Records from a dataset:
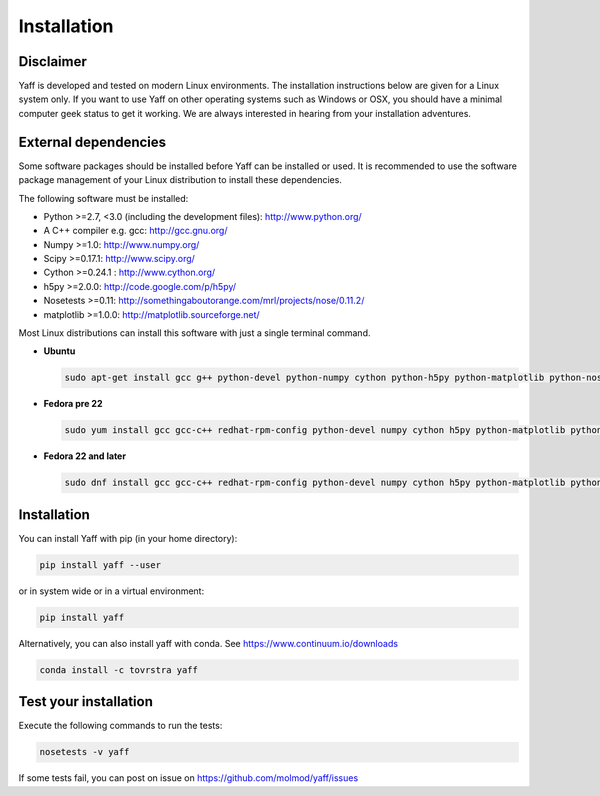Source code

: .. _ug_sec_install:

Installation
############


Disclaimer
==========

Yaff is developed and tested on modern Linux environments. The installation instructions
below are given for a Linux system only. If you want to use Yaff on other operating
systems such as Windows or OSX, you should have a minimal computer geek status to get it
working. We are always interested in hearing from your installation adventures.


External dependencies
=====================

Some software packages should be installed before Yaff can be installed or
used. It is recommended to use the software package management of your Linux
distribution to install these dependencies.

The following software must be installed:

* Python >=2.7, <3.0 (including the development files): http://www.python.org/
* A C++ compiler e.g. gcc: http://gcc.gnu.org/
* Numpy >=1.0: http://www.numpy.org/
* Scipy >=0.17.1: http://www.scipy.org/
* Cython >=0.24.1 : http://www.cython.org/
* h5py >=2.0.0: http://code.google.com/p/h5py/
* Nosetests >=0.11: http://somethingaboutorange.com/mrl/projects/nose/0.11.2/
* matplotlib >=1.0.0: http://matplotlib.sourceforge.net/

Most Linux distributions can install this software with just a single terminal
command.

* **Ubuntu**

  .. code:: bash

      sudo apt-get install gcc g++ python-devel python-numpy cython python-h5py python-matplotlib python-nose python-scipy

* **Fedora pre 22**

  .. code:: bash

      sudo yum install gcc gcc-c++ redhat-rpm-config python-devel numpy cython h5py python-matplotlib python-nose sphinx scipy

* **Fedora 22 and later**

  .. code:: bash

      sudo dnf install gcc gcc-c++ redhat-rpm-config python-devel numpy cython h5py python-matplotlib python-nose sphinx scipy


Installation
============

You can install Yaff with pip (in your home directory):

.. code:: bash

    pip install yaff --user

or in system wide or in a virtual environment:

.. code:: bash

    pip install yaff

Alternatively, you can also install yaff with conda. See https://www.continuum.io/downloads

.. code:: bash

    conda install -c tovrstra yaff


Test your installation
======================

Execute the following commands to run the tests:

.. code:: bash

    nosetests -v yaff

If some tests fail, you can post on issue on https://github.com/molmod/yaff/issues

--

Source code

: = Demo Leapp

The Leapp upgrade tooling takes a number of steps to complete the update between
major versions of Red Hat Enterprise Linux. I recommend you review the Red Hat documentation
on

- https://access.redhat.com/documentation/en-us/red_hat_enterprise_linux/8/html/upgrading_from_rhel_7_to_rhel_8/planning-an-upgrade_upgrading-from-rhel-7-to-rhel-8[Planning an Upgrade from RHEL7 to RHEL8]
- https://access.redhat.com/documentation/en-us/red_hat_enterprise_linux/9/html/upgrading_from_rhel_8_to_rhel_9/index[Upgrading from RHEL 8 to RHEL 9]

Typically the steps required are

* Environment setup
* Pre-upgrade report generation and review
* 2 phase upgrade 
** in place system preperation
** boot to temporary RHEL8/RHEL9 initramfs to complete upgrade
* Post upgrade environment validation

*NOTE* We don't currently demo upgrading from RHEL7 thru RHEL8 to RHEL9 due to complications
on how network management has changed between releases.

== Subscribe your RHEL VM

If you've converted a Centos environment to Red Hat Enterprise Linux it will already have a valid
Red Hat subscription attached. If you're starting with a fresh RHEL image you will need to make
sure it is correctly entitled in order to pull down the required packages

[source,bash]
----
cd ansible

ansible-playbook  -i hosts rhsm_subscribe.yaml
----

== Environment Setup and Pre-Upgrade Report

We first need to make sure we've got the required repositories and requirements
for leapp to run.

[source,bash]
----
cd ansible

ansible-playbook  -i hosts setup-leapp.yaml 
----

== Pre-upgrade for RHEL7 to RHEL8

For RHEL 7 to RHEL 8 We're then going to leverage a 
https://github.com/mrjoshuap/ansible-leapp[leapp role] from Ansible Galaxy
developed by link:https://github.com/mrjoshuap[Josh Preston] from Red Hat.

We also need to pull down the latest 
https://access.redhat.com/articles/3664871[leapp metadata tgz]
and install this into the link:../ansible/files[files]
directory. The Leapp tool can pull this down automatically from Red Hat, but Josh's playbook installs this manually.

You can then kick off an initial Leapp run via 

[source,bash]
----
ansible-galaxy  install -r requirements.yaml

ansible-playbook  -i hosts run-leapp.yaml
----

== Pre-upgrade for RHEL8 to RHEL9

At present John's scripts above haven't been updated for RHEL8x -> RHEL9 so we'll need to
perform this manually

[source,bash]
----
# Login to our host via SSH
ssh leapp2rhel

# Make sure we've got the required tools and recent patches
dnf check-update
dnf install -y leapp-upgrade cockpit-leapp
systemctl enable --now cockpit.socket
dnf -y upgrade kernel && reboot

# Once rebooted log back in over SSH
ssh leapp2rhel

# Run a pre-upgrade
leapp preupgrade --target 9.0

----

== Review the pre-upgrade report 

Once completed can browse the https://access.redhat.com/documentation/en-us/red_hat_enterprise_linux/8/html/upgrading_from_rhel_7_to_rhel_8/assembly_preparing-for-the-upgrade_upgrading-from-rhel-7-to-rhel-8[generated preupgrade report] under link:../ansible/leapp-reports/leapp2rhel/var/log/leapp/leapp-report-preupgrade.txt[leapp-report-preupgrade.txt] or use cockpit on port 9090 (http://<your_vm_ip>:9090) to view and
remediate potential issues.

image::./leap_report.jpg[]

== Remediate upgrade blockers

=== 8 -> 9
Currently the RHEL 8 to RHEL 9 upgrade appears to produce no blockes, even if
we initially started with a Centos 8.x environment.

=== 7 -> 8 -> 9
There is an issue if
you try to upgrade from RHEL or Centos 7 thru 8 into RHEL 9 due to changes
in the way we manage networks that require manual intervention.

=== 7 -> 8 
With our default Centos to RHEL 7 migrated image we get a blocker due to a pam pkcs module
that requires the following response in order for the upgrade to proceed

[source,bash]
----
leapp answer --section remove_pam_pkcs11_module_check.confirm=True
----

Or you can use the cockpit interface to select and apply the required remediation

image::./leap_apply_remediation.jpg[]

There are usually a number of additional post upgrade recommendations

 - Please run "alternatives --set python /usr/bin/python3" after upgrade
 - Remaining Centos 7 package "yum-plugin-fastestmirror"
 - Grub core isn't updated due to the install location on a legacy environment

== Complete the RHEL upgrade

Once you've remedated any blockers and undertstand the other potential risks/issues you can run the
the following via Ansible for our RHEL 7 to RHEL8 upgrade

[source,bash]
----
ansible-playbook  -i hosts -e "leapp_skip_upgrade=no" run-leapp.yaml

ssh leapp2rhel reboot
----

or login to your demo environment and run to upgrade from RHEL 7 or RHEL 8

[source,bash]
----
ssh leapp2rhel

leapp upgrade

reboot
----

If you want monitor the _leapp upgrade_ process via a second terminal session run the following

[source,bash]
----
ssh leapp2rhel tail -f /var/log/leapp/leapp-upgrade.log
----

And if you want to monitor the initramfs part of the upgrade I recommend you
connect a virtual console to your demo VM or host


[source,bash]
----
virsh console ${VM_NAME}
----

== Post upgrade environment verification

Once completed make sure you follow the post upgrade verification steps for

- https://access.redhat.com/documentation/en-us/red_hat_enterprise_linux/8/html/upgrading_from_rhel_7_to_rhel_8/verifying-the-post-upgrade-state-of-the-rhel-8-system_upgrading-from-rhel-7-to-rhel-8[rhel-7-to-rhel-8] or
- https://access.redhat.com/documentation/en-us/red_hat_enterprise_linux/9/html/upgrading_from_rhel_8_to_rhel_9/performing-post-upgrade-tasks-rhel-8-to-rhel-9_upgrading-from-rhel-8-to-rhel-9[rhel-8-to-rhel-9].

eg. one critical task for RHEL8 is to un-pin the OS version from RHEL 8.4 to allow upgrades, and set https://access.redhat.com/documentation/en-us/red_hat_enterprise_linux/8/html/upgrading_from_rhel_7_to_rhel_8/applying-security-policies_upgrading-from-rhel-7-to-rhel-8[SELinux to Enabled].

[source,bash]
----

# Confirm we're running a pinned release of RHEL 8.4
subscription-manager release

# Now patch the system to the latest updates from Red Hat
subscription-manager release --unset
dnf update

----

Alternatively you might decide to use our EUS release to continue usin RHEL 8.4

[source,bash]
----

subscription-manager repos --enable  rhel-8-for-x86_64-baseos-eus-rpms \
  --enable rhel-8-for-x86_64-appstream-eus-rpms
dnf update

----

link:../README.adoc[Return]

• _Assigned task_
What are the lines above, starting at the one with "and Pre-Upgrade Report" and ending at the one with "We also need to pull down the latest"? Give them again exactly, and only them.

• _Task result_
== Environment Setup and Pre-Upgrade Report

We first need to make sure we've got the required repositories and requirements
for leapp to run.

[source,bash]
----
cd ansible

ansible-playbook  -i hosts setup-leapp.yaml 
----

== Pre-upgrade for RHEL7 to RHEL8

For RHEL 7 to RHEL 8 We're then going to leverage a 
https://github.com/mrjoshuap/ansible-leapp[leapp role] from Ansible Galaxy
developed by link:https://github.com/mrjoshuap[Josh Preston] from Red Hat.

We also need to pull down the latest 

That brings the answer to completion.